GPRS stands for General Packet Radio Service and is a second generation (2G) and third generation (3G)--or sometimes refered to as in-between both generations, 2.5G--wireless data service that extends GSM data capabilities for Internet access, multimedia messaging services, and early mobile Internet applications via the wireless application protocol (WAP), as well as other wireless data services.
GPRS is a cellular networking service that supports WAP, SMS text messaging, and other data communications. GPRS technology is integrated into so-called 2.5G mobile phones designed to provide faster data transfer speeds than older 2G cellular networks.
An always-on packet switching service, mobile Internet providers offered GPRS together with voice subscription packages before 3G and 4G technologies became popular. Customers originally paid for GPRS service according to how much network bandwidth they used in sending and receiving data until providers changed to offer flat-rate unlimited use packages.
Features of GPRS
GPRS was one of the earliest cell phone data access technologies, and more widespread particularly in Europe and Asia, though it was adopted by carriers in North America, such as Rogers in Canada and T-Mobile in the US.
2G (second generation) GPRS service had data rates of 56-114 kbit/second--akin to dial-up modem speeds.
GPRS wireless networks were later enhance faster 3G (third generation) throughput speeds. T-Mobile's EDGE (enhanced Data Rates for Global Evolution), for example, delivers up to 4 times the GPRS rate.
Both GPRS and Edge, however, are quickly being surpassed by even faster 4G (fourth generation) mobile data networks.
How does GPRS work?
GPRS is a network overlay to the existing cellular network. It uses the nature of IP transmissions to its advantage. Because IP traffic is made of "packets", the network does not need to have continuous data transmission. Thus, IP traffic can easily share the channels. A user may be receiving or transmitting data while another one is reading information. The second user does not need to use the channel during this time, and it makes packet networks more efficient than circuit-switched networks (2G), where the channel would be in use, regardless of the user transmitting or not.

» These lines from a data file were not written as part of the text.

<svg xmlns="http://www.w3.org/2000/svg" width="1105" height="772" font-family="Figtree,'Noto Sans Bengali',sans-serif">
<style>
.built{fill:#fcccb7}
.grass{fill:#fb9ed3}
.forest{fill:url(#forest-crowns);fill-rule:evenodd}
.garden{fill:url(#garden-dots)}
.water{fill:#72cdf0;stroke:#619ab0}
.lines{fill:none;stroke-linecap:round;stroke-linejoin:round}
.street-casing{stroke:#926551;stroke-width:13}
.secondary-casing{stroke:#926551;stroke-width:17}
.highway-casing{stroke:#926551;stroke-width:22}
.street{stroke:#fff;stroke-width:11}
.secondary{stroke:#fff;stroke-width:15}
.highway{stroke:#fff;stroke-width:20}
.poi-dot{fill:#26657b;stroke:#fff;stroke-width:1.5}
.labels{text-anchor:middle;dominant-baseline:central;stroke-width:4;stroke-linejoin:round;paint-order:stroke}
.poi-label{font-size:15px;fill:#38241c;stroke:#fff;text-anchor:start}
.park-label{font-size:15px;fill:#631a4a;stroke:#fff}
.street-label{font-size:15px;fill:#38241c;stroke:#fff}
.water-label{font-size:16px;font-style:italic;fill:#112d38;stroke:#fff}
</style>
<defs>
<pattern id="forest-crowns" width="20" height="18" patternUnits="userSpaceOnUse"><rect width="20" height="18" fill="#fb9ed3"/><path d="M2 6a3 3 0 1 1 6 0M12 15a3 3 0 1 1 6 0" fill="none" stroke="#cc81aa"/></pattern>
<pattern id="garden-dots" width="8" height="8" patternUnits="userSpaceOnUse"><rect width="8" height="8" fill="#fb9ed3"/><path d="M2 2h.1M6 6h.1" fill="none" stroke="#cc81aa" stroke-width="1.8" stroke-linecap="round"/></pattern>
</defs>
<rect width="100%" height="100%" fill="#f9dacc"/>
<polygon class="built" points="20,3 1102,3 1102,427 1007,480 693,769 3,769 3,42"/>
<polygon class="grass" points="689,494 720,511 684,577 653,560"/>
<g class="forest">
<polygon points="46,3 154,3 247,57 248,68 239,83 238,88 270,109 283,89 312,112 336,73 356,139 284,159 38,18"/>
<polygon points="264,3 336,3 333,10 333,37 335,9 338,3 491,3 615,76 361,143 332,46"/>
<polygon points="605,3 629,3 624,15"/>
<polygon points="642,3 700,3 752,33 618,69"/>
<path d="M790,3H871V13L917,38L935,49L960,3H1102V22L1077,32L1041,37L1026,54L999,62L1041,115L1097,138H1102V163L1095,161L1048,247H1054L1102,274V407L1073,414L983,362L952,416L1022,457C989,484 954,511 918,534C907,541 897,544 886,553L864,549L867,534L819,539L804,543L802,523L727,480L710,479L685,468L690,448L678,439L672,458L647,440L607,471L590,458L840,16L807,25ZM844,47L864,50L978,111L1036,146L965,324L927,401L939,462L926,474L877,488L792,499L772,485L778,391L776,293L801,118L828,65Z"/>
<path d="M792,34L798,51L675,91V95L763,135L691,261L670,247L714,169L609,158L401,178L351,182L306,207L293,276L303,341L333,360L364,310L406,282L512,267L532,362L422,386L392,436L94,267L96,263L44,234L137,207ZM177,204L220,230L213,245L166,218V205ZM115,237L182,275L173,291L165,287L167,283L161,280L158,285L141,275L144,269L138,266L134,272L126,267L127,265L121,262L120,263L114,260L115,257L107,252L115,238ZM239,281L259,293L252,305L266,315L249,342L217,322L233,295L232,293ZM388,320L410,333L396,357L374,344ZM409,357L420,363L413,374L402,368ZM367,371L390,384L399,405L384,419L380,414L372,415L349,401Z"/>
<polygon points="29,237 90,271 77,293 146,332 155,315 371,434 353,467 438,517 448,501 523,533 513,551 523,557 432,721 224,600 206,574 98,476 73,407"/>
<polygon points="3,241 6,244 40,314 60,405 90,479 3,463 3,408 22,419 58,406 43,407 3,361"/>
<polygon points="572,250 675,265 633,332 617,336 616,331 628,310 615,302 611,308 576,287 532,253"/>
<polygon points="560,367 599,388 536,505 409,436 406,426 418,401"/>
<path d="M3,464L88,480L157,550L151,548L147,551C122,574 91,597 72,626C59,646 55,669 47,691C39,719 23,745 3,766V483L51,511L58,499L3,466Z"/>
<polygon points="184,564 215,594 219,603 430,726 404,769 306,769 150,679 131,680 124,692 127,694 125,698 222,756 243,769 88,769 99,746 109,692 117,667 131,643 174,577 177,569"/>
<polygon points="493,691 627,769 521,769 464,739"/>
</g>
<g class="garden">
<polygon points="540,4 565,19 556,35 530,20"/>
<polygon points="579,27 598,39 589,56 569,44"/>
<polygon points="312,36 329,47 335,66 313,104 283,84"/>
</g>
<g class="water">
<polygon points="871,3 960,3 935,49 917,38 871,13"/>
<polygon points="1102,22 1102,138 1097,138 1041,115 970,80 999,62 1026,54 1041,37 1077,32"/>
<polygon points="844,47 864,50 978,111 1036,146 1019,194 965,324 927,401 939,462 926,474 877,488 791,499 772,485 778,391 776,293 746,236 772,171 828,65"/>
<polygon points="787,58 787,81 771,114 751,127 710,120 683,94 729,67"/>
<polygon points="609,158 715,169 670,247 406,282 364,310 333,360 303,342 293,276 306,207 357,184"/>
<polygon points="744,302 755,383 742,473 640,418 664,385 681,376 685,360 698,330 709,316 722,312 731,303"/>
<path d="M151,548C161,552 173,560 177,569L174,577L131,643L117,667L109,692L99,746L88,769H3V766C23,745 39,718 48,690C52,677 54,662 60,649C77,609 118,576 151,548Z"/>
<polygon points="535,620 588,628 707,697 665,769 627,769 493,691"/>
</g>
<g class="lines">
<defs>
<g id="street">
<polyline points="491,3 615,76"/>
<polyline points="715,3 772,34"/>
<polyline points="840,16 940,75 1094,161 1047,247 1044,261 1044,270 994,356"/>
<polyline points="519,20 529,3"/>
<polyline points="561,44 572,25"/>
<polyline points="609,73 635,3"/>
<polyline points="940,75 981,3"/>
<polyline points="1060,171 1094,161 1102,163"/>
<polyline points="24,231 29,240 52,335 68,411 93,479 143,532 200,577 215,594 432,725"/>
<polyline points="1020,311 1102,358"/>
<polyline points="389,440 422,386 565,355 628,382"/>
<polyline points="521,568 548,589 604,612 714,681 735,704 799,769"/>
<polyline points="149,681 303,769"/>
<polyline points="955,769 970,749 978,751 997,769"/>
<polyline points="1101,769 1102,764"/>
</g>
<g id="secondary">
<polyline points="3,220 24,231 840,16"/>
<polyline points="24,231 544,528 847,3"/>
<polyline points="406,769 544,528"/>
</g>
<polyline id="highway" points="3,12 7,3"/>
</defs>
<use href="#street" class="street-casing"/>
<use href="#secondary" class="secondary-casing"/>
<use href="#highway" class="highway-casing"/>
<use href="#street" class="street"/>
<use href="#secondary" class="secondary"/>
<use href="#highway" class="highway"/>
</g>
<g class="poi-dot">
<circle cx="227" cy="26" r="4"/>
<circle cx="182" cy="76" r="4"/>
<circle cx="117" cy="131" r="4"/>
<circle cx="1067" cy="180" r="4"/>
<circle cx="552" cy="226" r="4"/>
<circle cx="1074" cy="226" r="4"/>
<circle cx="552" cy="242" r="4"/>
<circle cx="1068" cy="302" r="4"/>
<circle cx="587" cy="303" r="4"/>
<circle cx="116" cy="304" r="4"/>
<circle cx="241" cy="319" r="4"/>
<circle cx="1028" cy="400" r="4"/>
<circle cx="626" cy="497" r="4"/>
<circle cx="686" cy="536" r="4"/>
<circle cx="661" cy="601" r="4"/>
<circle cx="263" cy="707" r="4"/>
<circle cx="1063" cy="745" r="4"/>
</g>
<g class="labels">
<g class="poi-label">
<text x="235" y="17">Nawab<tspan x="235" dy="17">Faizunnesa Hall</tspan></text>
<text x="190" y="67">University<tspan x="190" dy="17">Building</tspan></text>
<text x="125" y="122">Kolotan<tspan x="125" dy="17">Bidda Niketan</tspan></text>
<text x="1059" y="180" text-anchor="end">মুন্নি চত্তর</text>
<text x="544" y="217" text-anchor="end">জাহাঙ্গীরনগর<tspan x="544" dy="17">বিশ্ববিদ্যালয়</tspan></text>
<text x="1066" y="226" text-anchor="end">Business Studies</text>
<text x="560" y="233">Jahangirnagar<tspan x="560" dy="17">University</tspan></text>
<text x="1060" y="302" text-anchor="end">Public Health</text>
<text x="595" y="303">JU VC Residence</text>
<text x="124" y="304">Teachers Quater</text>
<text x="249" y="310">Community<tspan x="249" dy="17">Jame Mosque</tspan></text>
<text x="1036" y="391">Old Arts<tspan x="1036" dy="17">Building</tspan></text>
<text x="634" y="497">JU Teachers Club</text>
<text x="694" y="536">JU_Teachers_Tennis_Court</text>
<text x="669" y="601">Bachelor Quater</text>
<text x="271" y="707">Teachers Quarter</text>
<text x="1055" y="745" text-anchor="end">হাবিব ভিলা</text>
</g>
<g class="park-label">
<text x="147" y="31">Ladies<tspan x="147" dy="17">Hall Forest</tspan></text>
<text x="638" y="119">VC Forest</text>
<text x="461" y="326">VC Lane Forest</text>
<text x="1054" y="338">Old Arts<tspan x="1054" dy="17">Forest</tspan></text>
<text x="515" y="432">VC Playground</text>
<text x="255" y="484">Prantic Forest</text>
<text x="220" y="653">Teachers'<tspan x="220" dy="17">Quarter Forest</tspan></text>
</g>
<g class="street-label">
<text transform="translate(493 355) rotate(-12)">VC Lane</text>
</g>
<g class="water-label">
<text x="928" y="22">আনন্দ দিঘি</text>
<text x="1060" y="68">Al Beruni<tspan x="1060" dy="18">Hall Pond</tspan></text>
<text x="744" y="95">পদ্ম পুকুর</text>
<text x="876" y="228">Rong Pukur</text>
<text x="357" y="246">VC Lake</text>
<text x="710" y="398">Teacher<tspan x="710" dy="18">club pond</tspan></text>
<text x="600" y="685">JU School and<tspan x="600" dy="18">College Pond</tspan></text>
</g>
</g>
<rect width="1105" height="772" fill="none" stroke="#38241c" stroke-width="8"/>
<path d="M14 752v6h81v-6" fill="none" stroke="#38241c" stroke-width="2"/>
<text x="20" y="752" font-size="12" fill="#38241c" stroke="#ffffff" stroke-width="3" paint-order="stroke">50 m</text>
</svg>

Each channel is divided into eight time slots, with a maximum data transmission of 13.4Kbps. One of these time slots is used for control, and normal allocation would reserve two slots for voice traffic as well. Asymmetric traffic (more download than uploads) dictates the distribution of the remaining time slots:
Type
Meaning
2+1
two slots for download + 1 for upload
3+1
three slots for download + 1 for upload
4+1
four slots for download + 1 for upload
Also, the GPRS devices have a classification related to their ability to handle GSM voice calls and GPRS connections:
Class
Meaning
A
devices are capable of simultaneous voice and data transmission
B
devices support one type at a time, and switch automatically between data and voice
C
devices support one type at a time, and require user intervention to switch between data and voice
The connection to the GPRS network is always on, but the device needs to connect to the data terminal (Pocket PC, notebook, cellular phone). The connection times are of course much lower than dial up. My personal tests show GPRS connection to be ready to use in 7 seconds, while a dial up requires around 35 seconds to be in a ready state.
How to use GPRS
A user can connect to a GPRS enable network in three different ways:
Using a mobile with a microbrowser to access WAP pages
A user can connect to the GPRS and browse WAP pages from a GPRS enabled mobile. Of course the impact of reduced content on WML format and using the little phone keypad to type in URLs is tiresome. Examples are mobile phones such as Ericsson T39m and T68i.
Using a handheld with built in GSM/GPRS capabilities
Using handhelds with GPRS capabilities a user can connect to the GPRS network. All Internet services will be available, providing the needed ports are not blocked. This includes web, e-mail, newsgroups, VPN, ftp, etc. The connection between the terminal and the GPRS modem can be via infrared, serial cable or bluetooth. Examples are Treo, XDA Pocket PC Phone Edition, and Smartphones.
Using a mobile as a GPRS modem.
A user can connect a notebook, desktop or handheld to connect to a GPRS enabled mobile, and then connect to the Internet. All Internet services will be available, providing the needed ports are not blocked. This includes web, e-mail, newsgroups, VPN, ftp, etc. The connection between the terminal and the GPRS modem can be via infrared, serial cable or bluetooth. Examples are using a H3970 to link via Bluetooth to a T39m and from there to the Internet.
Using a PCMCIA card as a GPRS modem
A PCMCIA card can be used as a GPRS enabled modem, and once inserted a dial up connection can be created. From there the user can connect to the Internet. All Internet services will be available, providing the needed ports are not blocked. This includes web, e-mail, newsgroups, VPN, ftp, etc.